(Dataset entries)
============================================================

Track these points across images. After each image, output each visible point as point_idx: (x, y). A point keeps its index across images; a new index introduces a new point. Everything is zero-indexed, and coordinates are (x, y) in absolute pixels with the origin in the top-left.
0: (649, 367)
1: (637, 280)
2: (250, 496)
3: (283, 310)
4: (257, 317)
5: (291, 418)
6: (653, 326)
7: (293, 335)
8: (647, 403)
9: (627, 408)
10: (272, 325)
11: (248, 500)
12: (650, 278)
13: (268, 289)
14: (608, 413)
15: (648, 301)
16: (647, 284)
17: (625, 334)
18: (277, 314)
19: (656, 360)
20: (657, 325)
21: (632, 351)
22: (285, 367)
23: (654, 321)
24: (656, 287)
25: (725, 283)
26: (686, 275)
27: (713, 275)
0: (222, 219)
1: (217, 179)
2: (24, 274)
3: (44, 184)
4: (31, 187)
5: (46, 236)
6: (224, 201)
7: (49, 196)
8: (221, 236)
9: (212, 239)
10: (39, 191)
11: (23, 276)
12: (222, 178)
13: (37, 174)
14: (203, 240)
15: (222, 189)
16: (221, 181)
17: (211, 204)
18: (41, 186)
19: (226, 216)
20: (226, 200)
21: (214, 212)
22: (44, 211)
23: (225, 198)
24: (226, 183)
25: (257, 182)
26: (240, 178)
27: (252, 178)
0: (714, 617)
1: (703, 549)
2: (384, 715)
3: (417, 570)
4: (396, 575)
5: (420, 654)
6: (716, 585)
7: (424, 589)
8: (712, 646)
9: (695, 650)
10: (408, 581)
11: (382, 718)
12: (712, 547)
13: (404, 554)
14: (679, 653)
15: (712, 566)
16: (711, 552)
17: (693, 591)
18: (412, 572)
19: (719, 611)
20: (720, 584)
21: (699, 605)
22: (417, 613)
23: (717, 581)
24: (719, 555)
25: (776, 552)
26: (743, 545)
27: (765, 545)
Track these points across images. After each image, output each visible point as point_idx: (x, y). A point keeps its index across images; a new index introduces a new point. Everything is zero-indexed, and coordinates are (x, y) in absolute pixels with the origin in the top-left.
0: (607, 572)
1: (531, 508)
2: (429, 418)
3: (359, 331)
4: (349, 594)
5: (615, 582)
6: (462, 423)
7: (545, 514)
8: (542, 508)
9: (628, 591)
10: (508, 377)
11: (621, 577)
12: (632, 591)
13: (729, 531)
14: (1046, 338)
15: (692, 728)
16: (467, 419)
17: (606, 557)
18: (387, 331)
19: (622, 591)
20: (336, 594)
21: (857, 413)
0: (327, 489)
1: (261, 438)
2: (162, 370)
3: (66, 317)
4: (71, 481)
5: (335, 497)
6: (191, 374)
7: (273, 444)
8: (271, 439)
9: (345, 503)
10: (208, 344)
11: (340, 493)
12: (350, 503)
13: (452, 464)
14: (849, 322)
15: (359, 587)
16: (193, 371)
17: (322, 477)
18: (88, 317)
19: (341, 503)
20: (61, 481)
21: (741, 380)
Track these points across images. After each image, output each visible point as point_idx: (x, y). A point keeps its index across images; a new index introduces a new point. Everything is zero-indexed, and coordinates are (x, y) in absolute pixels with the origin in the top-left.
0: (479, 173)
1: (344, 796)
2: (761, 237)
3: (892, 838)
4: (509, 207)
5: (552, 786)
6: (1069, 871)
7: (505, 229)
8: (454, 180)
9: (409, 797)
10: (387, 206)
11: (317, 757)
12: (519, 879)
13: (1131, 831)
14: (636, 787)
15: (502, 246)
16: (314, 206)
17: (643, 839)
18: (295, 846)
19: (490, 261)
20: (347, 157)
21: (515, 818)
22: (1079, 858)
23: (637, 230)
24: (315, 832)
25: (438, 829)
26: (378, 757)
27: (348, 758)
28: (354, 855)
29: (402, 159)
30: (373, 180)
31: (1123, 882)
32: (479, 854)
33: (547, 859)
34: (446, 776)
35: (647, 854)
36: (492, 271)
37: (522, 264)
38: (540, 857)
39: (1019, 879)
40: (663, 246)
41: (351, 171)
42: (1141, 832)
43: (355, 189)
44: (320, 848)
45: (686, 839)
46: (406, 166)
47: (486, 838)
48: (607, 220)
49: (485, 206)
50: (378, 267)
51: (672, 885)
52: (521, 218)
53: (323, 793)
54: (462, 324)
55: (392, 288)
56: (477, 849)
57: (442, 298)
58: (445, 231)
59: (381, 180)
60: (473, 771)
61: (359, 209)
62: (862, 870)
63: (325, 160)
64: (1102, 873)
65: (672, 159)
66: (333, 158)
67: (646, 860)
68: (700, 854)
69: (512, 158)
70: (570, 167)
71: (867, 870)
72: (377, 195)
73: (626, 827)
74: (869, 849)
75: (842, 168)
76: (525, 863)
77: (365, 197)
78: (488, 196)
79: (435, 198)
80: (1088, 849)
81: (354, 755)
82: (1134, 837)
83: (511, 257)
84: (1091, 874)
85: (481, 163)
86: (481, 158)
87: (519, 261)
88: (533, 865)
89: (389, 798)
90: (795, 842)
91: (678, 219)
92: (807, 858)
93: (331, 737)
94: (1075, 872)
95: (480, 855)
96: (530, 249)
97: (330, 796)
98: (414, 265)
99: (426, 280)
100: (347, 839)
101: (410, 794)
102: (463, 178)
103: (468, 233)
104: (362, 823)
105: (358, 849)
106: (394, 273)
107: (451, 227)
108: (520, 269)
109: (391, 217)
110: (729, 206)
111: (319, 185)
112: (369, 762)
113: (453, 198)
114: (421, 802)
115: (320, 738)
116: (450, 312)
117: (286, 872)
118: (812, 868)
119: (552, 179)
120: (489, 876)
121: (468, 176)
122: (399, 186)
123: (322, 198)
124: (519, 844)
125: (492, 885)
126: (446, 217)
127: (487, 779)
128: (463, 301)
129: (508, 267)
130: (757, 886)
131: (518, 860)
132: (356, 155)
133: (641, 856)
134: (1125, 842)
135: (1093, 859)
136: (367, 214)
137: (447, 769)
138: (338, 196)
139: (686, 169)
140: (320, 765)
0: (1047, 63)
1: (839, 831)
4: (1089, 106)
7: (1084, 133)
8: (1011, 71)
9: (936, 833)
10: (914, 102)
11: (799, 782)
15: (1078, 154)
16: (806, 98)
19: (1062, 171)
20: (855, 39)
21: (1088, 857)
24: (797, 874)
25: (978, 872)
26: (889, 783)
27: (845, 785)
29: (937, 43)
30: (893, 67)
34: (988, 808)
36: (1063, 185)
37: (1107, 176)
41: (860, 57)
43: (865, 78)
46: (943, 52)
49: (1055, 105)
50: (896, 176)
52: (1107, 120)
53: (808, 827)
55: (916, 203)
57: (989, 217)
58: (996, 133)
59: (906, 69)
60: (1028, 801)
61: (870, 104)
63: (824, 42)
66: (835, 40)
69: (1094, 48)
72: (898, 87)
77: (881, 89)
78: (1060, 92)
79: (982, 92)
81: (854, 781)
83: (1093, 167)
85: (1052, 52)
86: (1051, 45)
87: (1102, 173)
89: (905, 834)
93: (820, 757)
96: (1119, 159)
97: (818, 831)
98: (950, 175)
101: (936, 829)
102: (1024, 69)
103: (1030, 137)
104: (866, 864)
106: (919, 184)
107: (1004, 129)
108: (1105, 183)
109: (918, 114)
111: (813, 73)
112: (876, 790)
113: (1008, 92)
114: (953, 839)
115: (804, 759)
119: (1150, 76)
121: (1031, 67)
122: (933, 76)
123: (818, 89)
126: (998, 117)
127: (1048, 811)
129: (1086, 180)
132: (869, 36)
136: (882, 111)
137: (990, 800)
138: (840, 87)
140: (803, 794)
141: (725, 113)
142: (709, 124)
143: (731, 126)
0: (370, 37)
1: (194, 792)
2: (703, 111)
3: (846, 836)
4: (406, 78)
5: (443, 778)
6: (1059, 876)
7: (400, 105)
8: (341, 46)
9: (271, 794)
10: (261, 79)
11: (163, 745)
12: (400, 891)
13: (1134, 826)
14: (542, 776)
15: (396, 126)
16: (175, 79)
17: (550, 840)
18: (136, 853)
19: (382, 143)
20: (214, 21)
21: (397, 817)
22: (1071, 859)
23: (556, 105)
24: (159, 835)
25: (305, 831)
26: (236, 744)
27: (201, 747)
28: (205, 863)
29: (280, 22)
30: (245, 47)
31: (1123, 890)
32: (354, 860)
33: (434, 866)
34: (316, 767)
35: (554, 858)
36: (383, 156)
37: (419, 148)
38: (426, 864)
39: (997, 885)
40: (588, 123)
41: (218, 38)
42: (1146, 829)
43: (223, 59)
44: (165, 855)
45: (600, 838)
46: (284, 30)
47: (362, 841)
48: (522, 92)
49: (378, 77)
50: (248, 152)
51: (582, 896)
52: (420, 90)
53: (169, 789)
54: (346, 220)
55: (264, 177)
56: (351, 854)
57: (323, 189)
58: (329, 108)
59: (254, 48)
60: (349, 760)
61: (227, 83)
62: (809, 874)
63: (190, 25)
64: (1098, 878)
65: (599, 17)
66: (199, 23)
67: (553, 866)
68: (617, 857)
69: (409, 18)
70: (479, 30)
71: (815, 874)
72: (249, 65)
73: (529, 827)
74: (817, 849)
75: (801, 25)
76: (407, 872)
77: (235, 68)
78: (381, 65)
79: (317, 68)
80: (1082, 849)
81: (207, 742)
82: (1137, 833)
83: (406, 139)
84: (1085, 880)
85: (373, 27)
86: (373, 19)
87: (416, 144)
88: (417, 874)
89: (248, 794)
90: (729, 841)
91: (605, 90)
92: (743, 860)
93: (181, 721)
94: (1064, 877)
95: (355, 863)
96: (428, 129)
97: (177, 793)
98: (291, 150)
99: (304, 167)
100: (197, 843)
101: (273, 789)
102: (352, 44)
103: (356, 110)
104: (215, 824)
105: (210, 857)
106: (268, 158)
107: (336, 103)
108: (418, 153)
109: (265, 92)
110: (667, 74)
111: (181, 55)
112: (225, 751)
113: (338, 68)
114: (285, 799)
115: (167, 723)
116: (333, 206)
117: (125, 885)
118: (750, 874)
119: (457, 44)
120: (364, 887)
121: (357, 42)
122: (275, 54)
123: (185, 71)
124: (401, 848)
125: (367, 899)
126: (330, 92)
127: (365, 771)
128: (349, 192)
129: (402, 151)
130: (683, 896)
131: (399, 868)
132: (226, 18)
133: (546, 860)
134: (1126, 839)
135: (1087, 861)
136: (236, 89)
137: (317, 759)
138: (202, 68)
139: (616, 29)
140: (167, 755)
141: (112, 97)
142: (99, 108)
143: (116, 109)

============================================================

■ PROBLEM DETAILS:
Copy out the items word for word, starting at the very first line and ending with the line that contains "11: (23, 276)".

■ ANSWER SPACE:
Track these points across images. After each image, output each visible point as point_idx: (x, y). A point keeps its index across images; a new index introduces a new point. Everything is zero-indexed, and coordinates are (x, y) in absolute pixels with the origin in the top-left.
0: (649, 367)
1: (637, 280)
2: (250, 496)
3: (283, 310)
4: (257, 317)
5: (291, 418)
6: (653, 326)
7: (293, 335)
8: (647, 403)
9: (627, 408)
10: (272, 325)
11: (248, 500)
12: (650, 278)
13: (268, 289)
14: (608, 413)
15: (648, 301)
16: (647, 284)
17: (625, 334)
18: (277, 314)
19: (656, 360)
20: (657, 325)
21: (632, 351)
22: (285, 367)
23: (654, 321)
24: (656, 287)
25: (725, 283)
26: (686, 275)
27: (713, 275)
0: (222, 219)
1: (217, 179)
2: (24, 274)
3: (44, 184)
4: (31, 187)
5: (46, 236)
6: (224, 201)
7: (49, 196)
8: (221, 236)
9: (212, 239)
10: (39, 191)
11: (23, 276)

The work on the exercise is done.